Pourquoi la majorité des emails de prospection échouent
Un email de prospection ne rate pas parce qu’il est trop long ou trop court. Il rate parce qu’il parle du mauvais sujet : l’expéditeur.
Votre prospect ne vous connaît pas. Il n’a aucune raison de s’intéresser à vous, à votre entreprise ou à votre offre. La seule question qu’il se pose en ouvrant votre email : est-ce que ça me concerne ?
La structure qui fonctionne
Voici la structure exacte de l’email testé sur une PME de services B2B :
Ligne 1 : l’observation spécifique
Mentionnez quelque chose de précis sur leur activité. Pas un compliment vague, une observation factuelle. Exemple : “J’ai vu que vous avez ouvert un deuxième site à Lyon en mars.”

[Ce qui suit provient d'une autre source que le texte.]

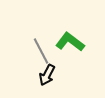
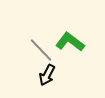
gray line: moved 1 px up; rotated 16 degrees counterclockwise
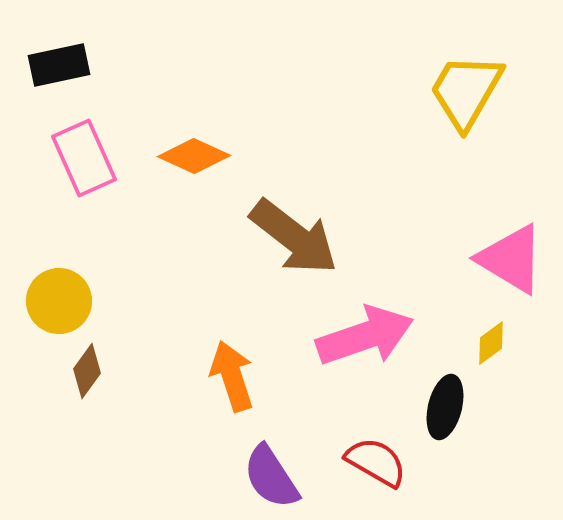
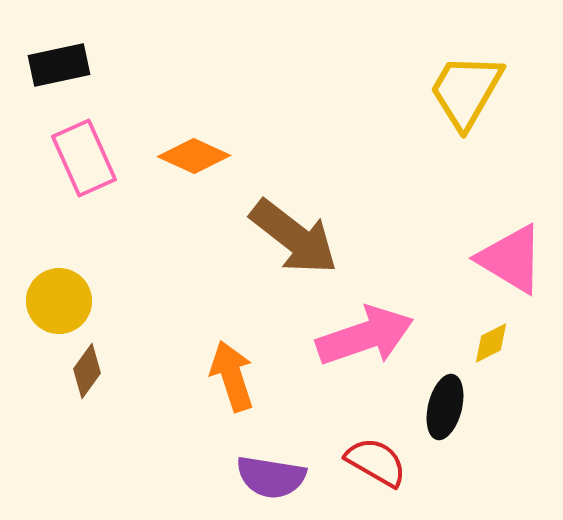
yellow diamond: rotated 9 degrees clockwise
purple semicircle: rotated 48 degrees counterclockwise
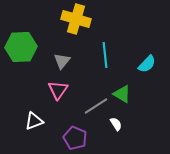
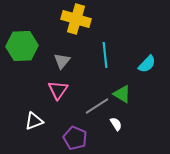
green hexagon: moved 1 px right, 1 px up
gray line: moved 1 px right
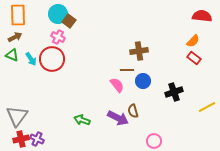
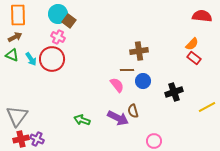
orange semicircle: moved 1 px left, 3 px down
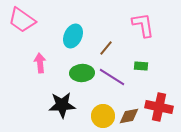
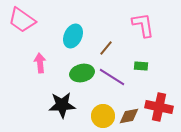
green ellipse: rotated 10 degrees counterclockwise
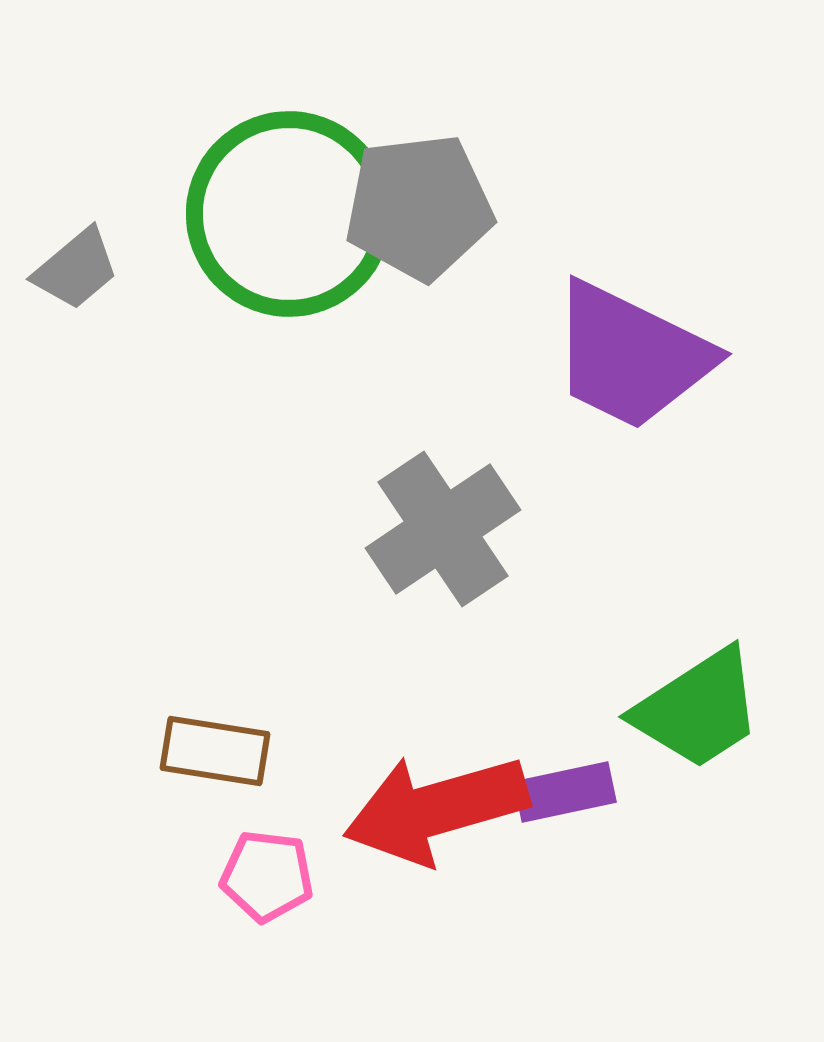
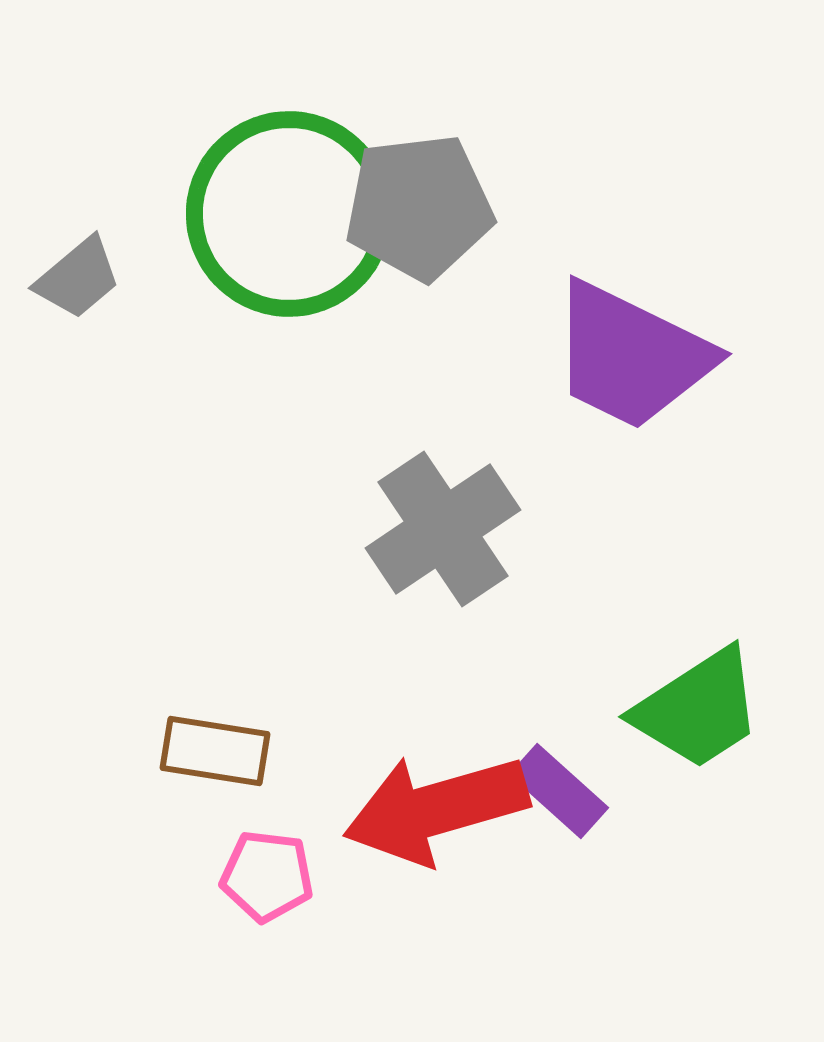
gray trapezoid: moved 2 px right, 9 px down
purple rectangle: moved 6 px left, 1 px up; rotated 54 degrees clockwise
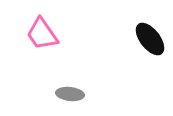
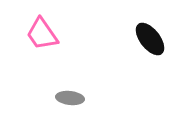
gray ellipse: moved 4 px down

Ligne 2-3 : le problème qu’ils ont probablement
“Les entreprises qui grandissent vite ont souvent le même problème : la prospection reste centralisée alors que les équipes sont dispersées.”
Ligne 4 : ce que vous faites, en une phrase
“J’aide les PME en croissance à créer un système de prospection qui fonctionne sans vous.”
Ligne 5 : la question fermée
“Est-ce que c’est un sujet sur lequel vous travaillez en ce moment ?”
Les résultats
Sur 80 emails envoyés avec cette structure :
- 34 % de taux d’ouverture
- 18 % de taux de réponse
- 14 rendez-vous obtenus en 3 semaines
Ce n’est pas de la magie. C’est de la pertinence.
Ce que vous pouvez adapter
La structure ne change pas. Ce qui change : l’observation de la ligne 1 et le problème des lignes 2-3. Prenez 10 minutes par prospect pour personnaliser ces deux éléments. Le reste peut être un template.